NRF2 deficiency increased p65-NF-κB protein levels. A and B, qRT-PCR determination of mRNA levels of p65-NF-κB (A) or MnSOD (B) normalized by β-actin levels in NRF2^+/+ and NRF2^−/− MEFs at basal conditions and after 6 h of TNF-α (20 ng/ml) treatment. C, immunoblots analysis of p65, MnSOD, and XIAP protein levels GAPDH was used as load control in NRF2^+/+ and NRF2^−/− MEFs at basal conditions and after 6 h TNF-α (20 ng/ml) treatment. D--F, quantification of immunoblots for p65-NF-κB (D), MnSOD (E), and XIAP (F) protein levels. Two-way ANOVA followed by a Bonferroni post-test was used to assess significant differences among groups. Asterisks denote statistically significant differences with: *, p < 0.05; **, p < 0.01; ***, p < 0.001.

FIGURE 8.

Implication of RAC1 in NF-κB and NRF2 transcriptional activities mediated by IκBα. A, RAC1 activation induces NF-κB and NRF2 transcription factors through IκBα implicated in different processes like oxidative stress, inflammation, or phagocytosis.
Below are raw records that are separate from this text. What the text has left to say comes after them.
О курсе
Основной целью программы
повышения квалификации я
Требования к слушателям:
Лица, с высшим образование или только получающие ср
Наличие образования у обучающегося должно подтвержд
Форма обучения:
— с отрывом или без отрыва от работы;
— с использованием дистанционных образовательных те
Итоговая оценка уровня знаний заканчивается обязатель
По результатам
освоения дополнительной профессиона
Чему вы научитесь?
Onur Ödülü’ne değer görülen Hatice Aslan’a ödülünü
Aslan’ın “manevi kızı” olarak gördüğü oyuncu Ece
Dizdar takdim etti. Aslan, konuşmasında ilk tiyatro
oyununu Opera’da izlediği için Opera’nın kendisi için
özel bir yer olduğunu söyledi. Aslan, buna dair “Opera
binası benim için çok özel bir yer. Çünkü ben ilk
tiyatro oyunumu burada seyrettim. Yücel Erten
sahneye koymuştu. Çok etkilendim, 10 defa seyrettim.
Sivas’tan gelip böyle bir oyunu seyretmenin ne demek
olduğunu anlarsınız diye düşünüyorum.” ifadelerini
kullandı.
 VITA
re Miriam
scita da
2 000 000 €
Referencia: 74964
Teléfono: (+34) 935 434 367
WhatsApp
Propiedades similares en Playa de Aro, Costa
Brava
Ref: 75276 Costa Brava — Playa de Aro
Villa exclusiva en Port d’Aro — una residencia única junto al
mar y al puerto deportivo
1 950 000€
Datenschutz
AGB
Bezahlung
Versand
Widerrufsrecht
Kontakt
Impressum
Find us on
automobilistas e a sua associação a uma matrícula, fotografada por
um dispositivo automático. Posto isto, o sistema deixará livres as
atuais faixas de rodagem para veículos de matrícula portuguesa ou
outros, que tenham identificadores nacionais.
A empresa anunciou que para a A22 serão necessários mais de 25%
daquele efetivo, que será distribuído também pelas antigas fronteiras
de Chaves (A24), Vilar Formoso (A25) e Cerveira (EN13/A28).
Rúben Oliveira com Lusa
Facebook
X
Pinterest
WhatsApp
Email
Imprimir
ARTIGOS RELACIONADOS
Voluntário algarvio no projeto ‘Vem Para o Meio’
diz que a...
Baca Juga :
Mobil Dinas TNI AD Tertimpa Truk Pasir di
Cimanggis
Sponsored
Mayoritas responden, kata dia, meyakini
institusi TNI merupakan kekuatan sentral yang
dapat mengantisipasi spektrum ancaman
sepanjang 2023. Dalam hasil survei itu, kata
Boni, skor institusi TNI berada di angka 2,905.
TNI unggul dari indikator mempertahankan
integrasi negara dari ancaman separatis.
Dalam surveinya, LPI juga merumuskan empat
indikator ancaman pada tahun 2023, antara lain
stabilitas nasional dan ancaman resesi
But there are other pathways that could be implicated in these activation like PI3K and MAPK or the generation of ROS generated by NAPDH oxidase. B, in the absence of p65 there is a suboptimal expression of the Nrf2 and ARE-regulated genes, which are unable to regulate properly inflammation. The Nrf2 gene has a NF-κB binding site at the +270 bp from the TSS to which p65/p50 heterodimer is recruited (11). C, in the absence of NRF2 there is no proper modulation of redox homeostasis, which could lead to IκBα degradation, and therefore, we observed increased p65 protein levels, which could induce inflammation.